▸ Instructions to follow: Would you return the lines that run from the start of the data below to the line with "Document page, 1500x844 pixels.", both included, exactly as written and without pictures?
[Start of section]
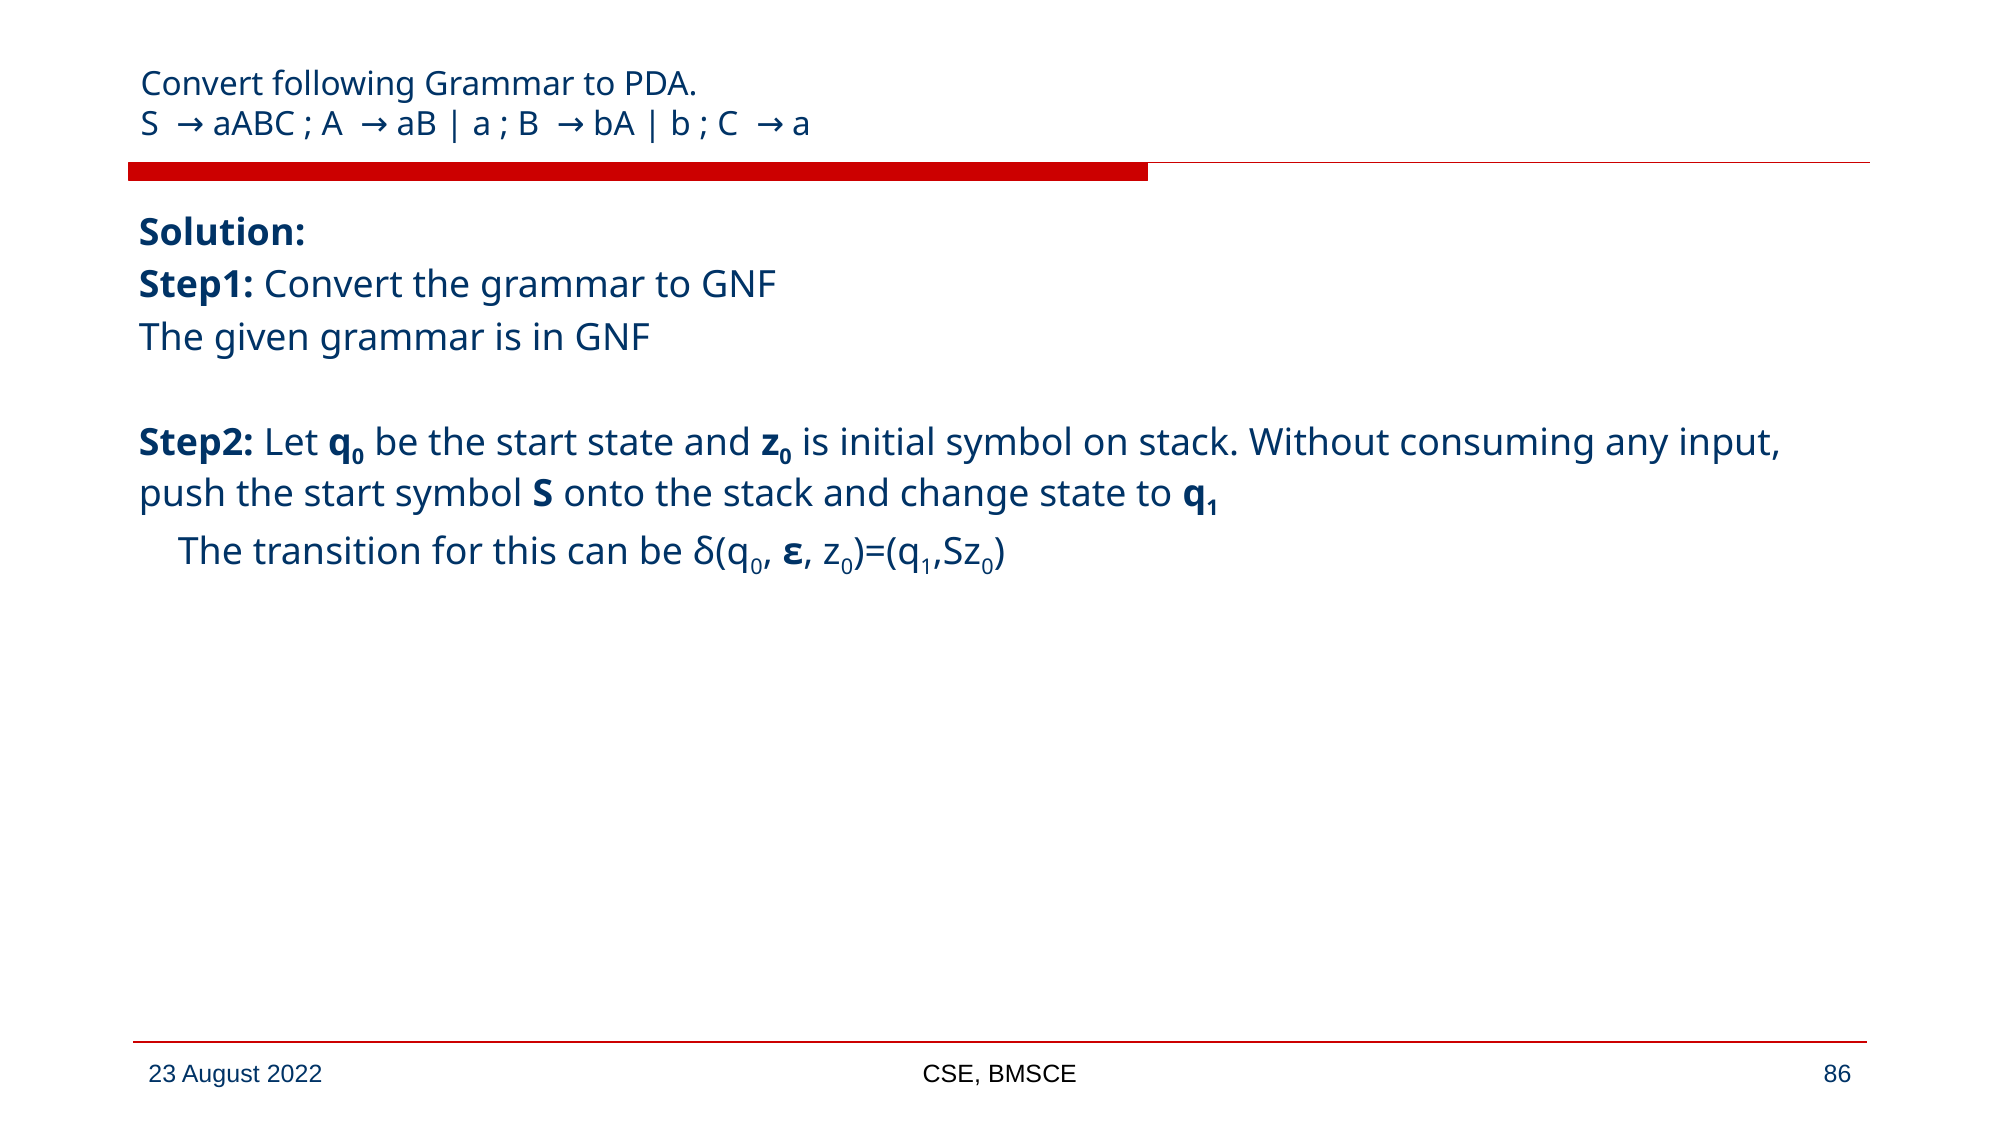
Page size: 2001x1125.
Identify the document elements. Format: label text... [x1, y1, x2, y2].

list Solution: Step1: Convert the grammar to GNF The given grammar is in GNF Step2: Let q0 be the start state and z0 is initial symbol on stack. Without consuming any input, push the start symbol S onto the stack and change state to q1 The transition for this can be δ(q0, ε, z0)=(q1,Sz0) [123, 200, 1874, 1025]
slide_number ‹#› [1433, 1050, 1867, 1103]
title Convert following Grammar to PDA. S → aABC ; A → aB | a ; B → bA | b ; C → a [125, 24, 1876, 150]
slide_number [133, 1050, 567, 1103]
footer CSE, BMSCE [683, 1050, 1317, 1103]
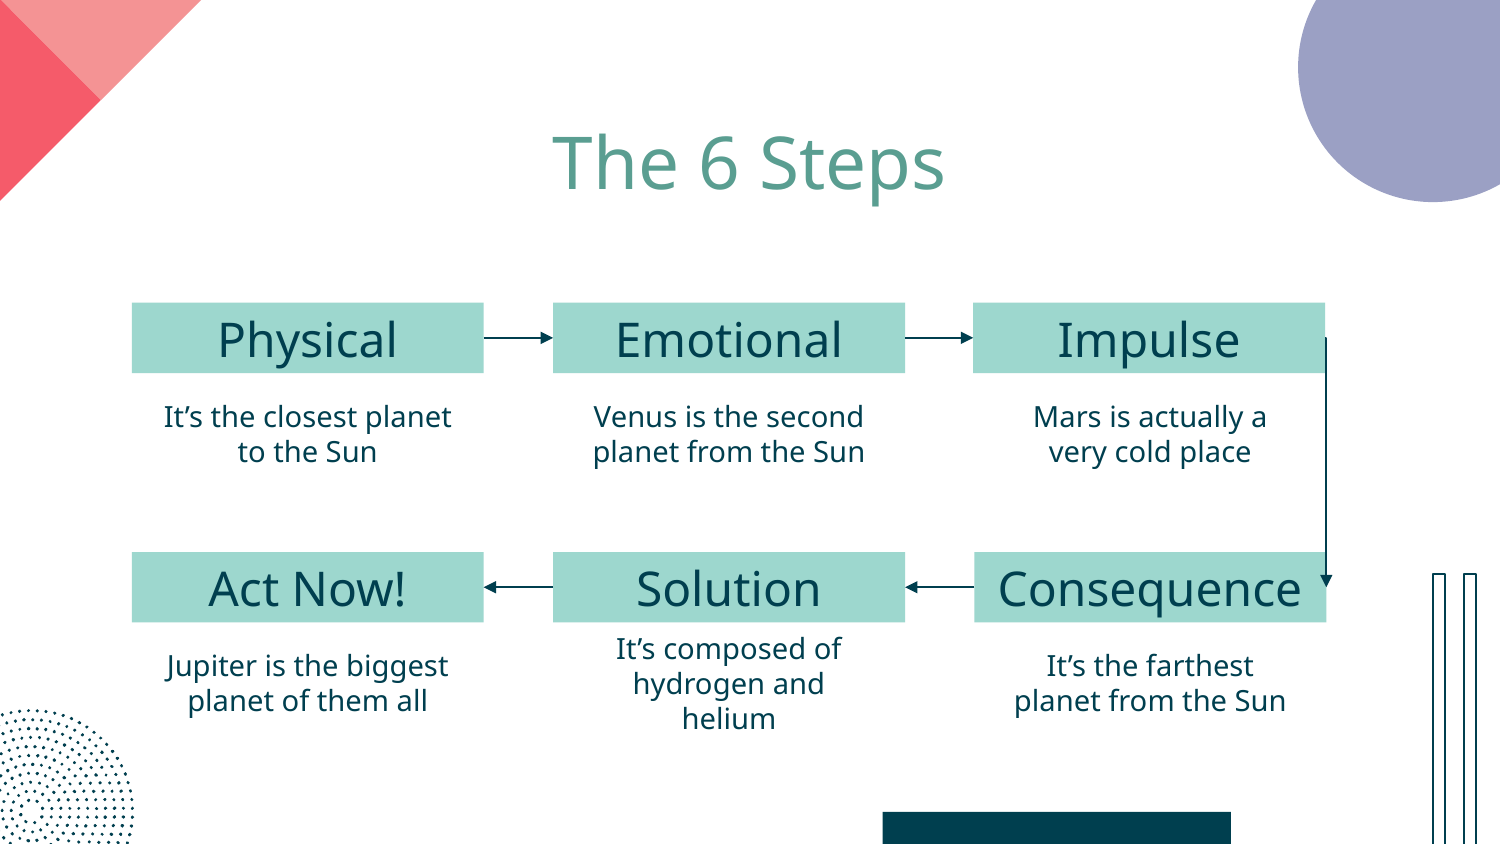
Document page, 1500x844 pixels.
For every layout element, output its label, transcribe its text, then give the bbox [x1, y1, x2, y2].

title Impulse [973, 302, 1326, 374]
subtitle It’s composed of hydrogen and helium [551, 627, 907, 745]
subtitle Venus is the second planet from the Sun [551, 378, 907, 496]
subtitle It’s the closest planet to the Sun [130, 378, 485, 496]
title Physical [131, 302, 484, 374]
title Emotional [553, 302, 906, 374]
title Consequence [974, 552, 1327, 623]
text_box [1321, 579, 1327, 591]
title The 6 Steps [134, 113, 1366, 208]
title Solution [553, 552, 906, 623]
subtitle Jupiter is the biggest planet of them all [130, 627, 485, 745]
subtitle Mars is actually a very cold place [973, 378, 1319, 496]
subtitle It’s the farthest planet from the Sun [973, 627, 1328, 745]
title Act Now! [131, 552, 484, 623]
[End of section]
▸ Response for this exercise:
Page size: 2001x1125.
Identify the document elements. Format: label text... [x1, y1, x2, y2].

list Solution: Step1: Convert the grammar to GNF The given grammar is in GNF Step2: Let q0 be the start state and z0 is initial symbol on stack. Without consuming any input, push the start symbol S onto the stack and change state to q1 The transition for this can be δ(q0, ε, z0)=(q1,Sz0) [123, 200, 1874, 1025]
slide_number ‹#› [1433, 1050, 1867, 1103]
title Convert following Grammar to PDA. S → aABC ; A → aB | a ; B → bA | b ; C → a [125, 24, 1876, 150]
slide_number [133, 1050, 567, 1103]
footer CSE, BMSCE [683, 1050, 1317, 1103]
Document page, 1500x844 pixels.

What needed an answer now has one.